Mountain Man  •  Link

"Custos Rotulorum" for Westminster: The position of Keeper of the Rolls, both nationally and locally, was descended from medieval clerical offices which kept legal records on long, sometimes very long, rolls of parchment sheets stitched together end-to-end. In the central government, the Keeper of the Rolls worked for the Chancellor and was originally the most senior chancery clerk. As the court of chancery grew in importance after the fifteenth century, the office became (as Master of the Rolls) one of the chief judiciary positions in the nation, as it remains today.
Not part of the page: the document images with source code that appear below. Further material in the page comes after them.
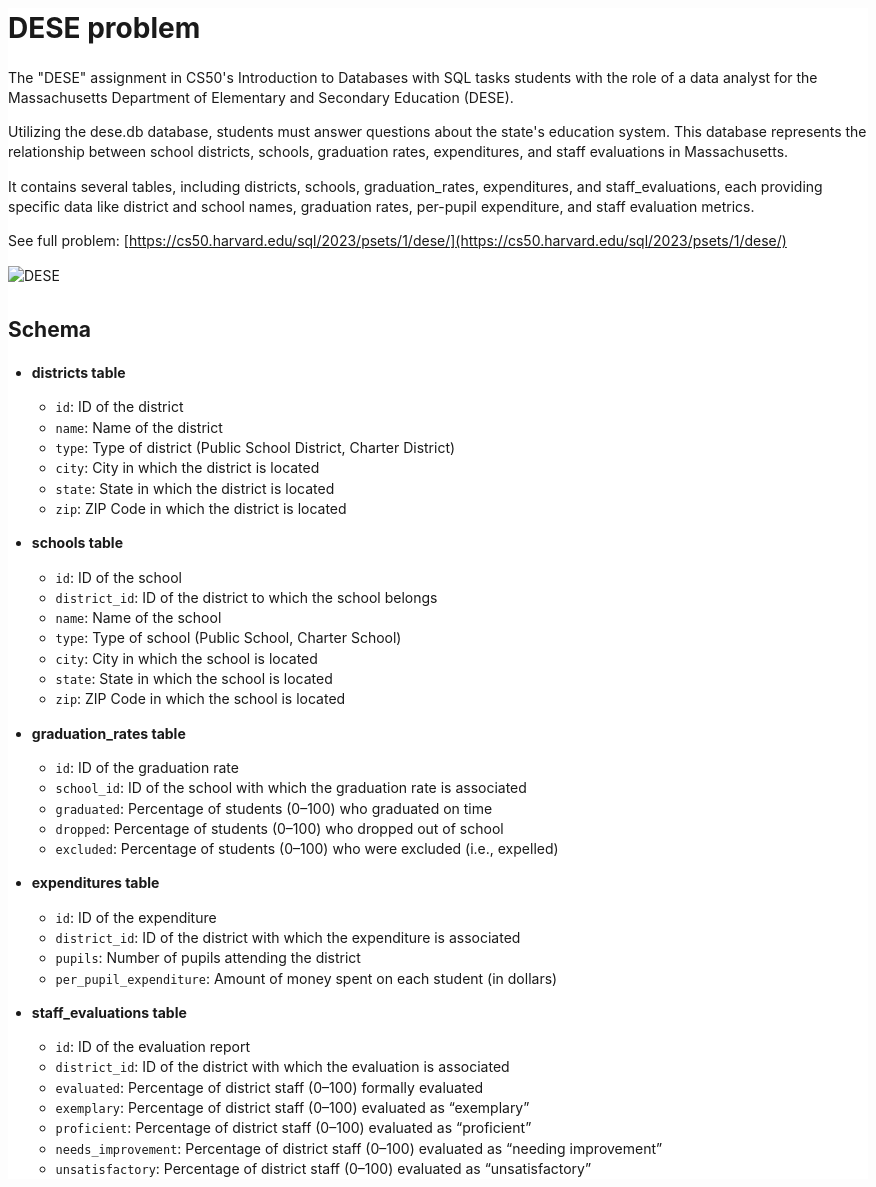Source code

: # DESE problem
The "DESE" assignment in CS50's Introduction to Databases with SQL tasks students with the role of a data analyst for the Massachusetts Department of Elementary and Secondary Education (DESE). 

Utilizing the dese.db database, students must answer questions about the state's education system. This database represents the relationship between school districts, schools, graduation rates, expenditures, and staff evaluations in Massachusetts. 

It contains several tables, including districts, schools, graduation_rates, expenditures, and staff_evaluations, each providing specific data like district and school names, graduation rates, per-pupil expenditure, and staff evaluation metrics. 

See full problem: [https://cs50.harvard.edu/sql/2023/psets/1/dese/](https://cs50.harvard.edu/sql/2023/psets/1/dese/)

![DESE](https://piotr.detyna.pl/cs50-sql/week-1/dese.png)

## Schema
- **districts table**
  - `id`: ID of the district
  - `name`: Name of the district
  - `type`: Type of district (Public School District, Charter District)
  - `city`: City in which the district is located
  - `state`: State in which the district is located
  - `zip`: ZIP Code in which the district is located

- **schools table**
  - `id`: ID of the school
  - `district_id`: ID of the district to which the school belongs
  - `name`: Name of the school
  - `type`: Type of school (Public School, Charter School)
  - `city`: City in which the school is located
  - `state`: State in which the school is located
  - `zip`: ZIP Code in which the school is located

- **graduation_rates table**
  - `id`: ID of the graduation rate
  - `school_id`: ID of the school with which the graduation rate is associated
  - `graduated`: Percentage of students (0–100) who graduated on time
  - `dropped`: Percentage of students (0–100) who dropped out of school
  - `excluded`: Percentage of students (0–100) who were excluded (i.e., expelled)

- **expenditures table**
  - `id`: ID of the expenditure
  - `district_id`: ID of the district with which the expenditure is associated
  - `pupils`: Number of pupils attending the district
  - `per_pupil_expenditure`: Amount of money spent on each student (in dollars)

- **staff_evaluations table**
  - `id`: ID of the evaluation report
  - `district_id`: ID of the district with which the evaluation is associated
  - `evaluated`: Percentage of district staff (0–100) formally evaluated
  - `exemplary`: Percentage of district staff (0–100) evaluated as “exemplary”
  - `proficient`: Percentage of district staff (0–100) evaluated as “proficient”
  - `needs_improvement`: Percentage of district staff (0–100) evaluated as “needing improvement”
  - `unsatisfactory`: Percentage of district staff (0–100) evaluated as “unsatisfactory”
See…, and, at much greater length, T.F. Tout, Chapters in the Administrative History of Medieval England.

San Diego Sarah  •  Link

Google takes me to:

"Wednesday, January 11th, 1659/60.
Custos Rotulorum of Westminster.
RESOLVED, upon the Question, by the Parliament, That this House doth approve of Thomas Scot Esquire, nominated by the Governors of the School and Almshouses of Westminster, to be Custos Rotulorum of the City and Liberties of Westminster: And, It is

¶Ordered, That the Records be forthwith delivered to the said Thomas Scot, or such Person or Persons as he shall appoint, under his Hand, to receive the same: And all Person or Persons whom it doth or may concern, be and are required and enjoined to deliver the said Records accordingly: And the Commissioners for Custody of the Great Seal are hereby authorized and required to pass a Confirmation of the said Office of Custos Rotulorum unto the said Thomas Scot, under the Great Seal, in usual Form, accordingly.

No mention of George Montagu MP at all.

However, George Montagu's Parliamentary bio records:
Commr. for new model ordinance, Hunts. 1645, assessment Hunts. 1645-8, 1663-80, Northants. 1647-8, 166l-80 Lincs. 1661-3, Glos., Mdx. and Westminster 1661-80, East Riding 1663-4, j.p. Hunts. and Northants. 1646-52, Mar. 1660-d., Westminster Mar. 1660-d., Mdx. Mar.-July 1660, 1662-d., commr. for militia, Hunts. and Northants. 1648, Hunts., Mdx. and Northants. Mar. 1660;

custos rot. Westminster Mar.-July 1660;

freeman, Dover Aug. 1660; warden of Salcey Forest, Northants. Aug. 1660-d.; commr. for sewers, Westminster Aug. 1660; master of St. Katharine’s hospital, London 1661-d.; commr. for loyal and indigent officers, Yorks. 1662, oyer and terminer, Mdx. 1662.3 Gent. of the privy chamber (extraordinary) July 1660; member of Queen’s council 1669-d.4

Maybe there was more than one Custos Rotulorum? No, I don't think so either. So now I'm as confused as L&M, which is good company to be in.